Report how many lines in the data below hold the string "здесь". Nothing else should appear in the answer.

[Collected data]
*** Block opens ***

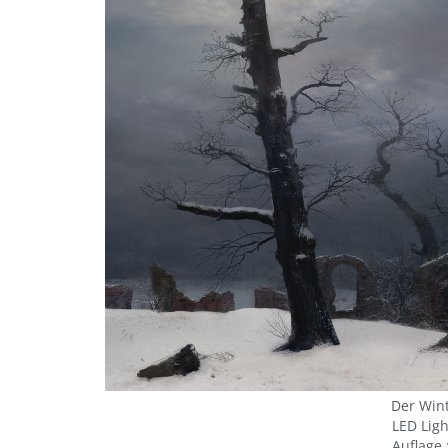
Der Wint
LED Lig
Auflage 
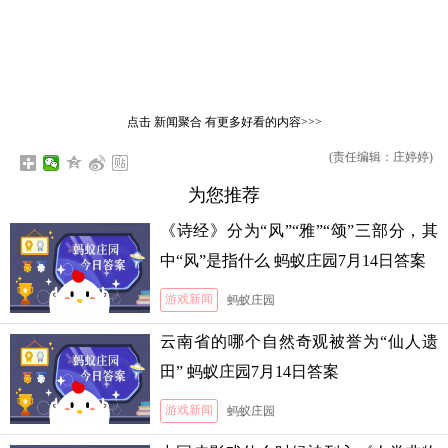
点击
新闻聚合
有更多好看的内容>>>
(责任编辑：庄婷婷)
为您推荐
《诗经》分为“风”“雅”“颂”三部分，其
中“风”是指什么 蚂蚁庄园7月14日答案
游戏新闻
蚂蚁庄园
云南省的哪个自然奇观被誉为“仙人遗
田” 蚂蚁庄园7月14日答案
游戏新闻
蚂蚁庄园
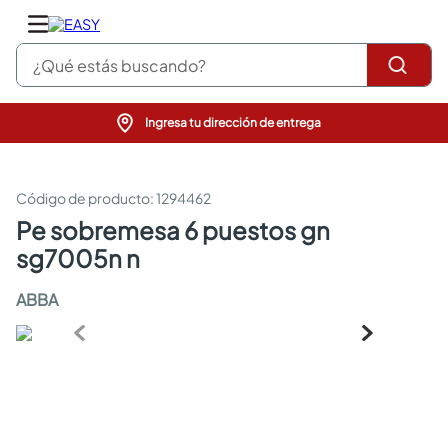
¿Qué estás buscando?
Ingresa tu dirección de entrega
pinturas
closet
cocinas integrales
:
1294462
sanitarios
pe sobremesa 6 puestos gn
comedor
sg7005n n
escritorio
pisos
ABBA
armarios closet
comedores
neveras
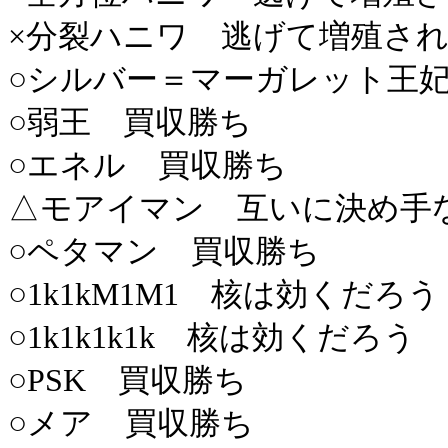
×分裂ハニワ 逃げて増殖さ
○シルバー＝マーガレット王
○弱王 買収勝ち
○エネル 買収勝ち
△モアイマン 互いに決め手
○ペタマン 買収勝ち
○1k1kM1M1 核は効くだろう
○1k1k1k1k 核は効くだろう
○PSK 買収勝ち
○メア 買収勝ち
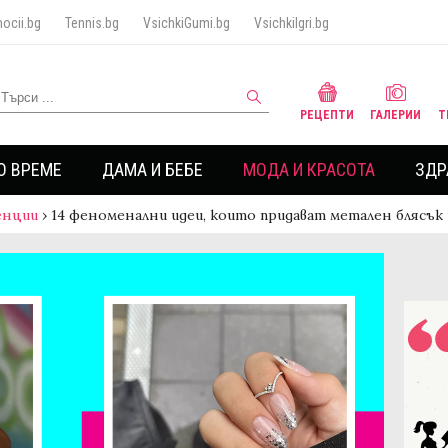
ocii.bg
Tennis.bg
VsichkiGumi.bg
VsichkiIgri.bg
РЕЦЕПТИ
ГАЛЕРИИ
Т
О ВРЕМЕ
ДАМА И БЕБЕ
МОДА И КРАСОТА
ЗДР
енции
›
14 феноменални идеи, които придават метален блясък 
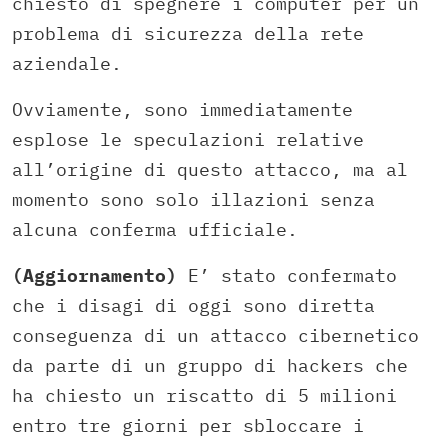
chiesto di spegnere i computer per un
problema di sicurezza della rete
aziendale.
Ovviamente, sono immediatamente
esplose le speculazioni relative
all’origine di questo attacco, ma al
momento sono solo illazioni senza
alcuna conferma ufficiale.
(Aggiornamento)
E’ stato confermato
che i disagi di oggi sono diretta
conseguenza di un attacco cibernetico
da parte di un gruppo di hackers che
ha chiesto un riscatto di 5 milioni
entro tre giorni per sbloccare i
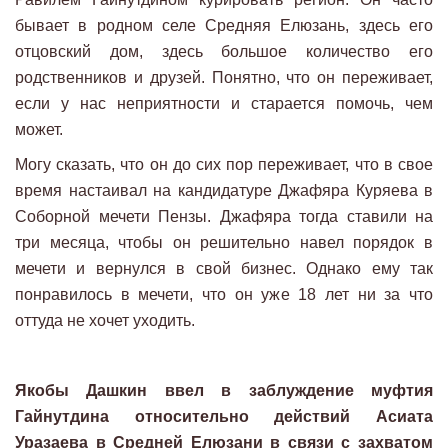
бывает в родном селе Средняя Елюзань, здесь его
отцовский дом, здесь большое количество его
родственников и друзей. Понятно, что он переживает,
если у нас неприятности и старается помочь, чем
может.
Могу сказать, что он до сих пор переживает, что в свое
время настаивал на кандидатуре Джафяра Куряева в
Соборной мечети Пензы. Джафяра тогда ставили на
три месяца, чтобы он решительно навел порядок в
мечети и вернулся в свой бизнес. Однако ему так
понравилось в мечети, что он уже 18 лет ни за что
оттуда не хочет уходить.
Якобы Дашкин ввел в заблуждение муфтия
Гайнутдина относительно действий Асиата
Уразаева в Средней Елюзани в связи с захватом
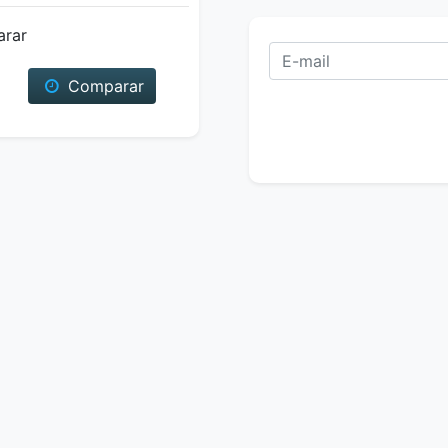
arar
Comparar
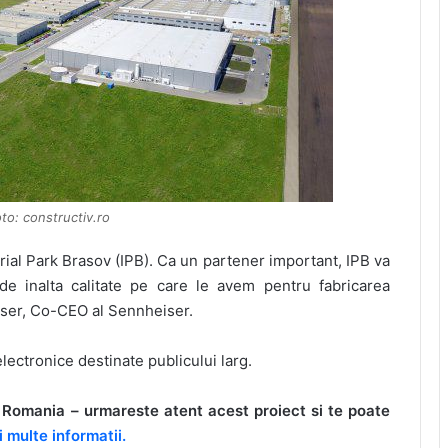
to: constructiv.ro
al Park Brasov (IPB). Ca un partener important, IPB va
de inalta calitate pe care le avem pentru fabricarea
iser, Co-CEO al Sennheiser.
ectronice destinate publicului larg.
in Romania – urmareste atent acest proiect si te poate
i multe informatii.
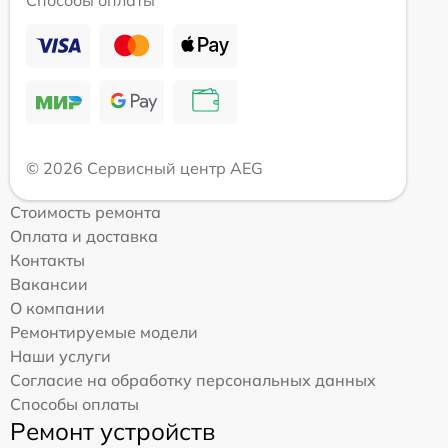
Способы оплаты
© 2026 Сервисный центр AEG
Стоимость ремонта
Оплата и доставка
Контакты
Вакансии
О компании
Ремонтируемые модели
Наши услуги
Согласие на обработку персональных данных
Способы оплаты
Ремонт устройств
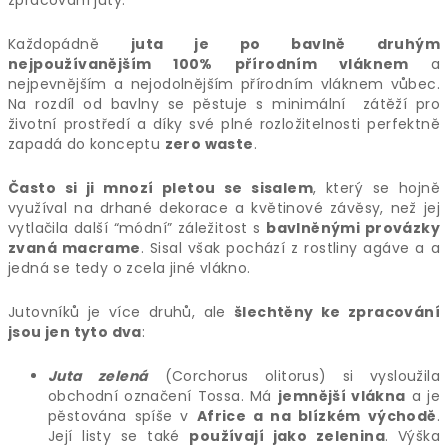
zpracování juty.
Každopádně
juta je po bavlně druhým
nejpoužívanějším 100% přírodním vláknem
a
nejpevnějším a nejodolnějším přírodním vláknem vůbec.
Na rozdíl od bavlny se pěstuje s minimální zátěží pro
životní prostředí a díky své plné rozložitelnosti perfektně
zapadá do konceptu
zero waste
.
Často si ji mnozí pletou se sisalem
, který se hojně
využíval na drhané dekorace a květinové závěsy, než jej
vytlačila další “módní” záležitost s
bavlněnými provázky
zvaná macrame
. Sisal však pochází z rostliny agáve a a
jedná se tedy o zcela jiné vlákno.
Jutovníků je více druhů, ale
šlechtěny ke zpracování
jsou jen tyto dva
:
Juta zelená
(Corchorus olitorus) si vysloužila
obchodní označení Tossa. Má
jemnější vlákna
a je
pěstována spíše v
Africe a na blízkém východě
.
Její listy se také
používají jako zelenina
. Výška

*** Block closes ***

THE ANSWER. 2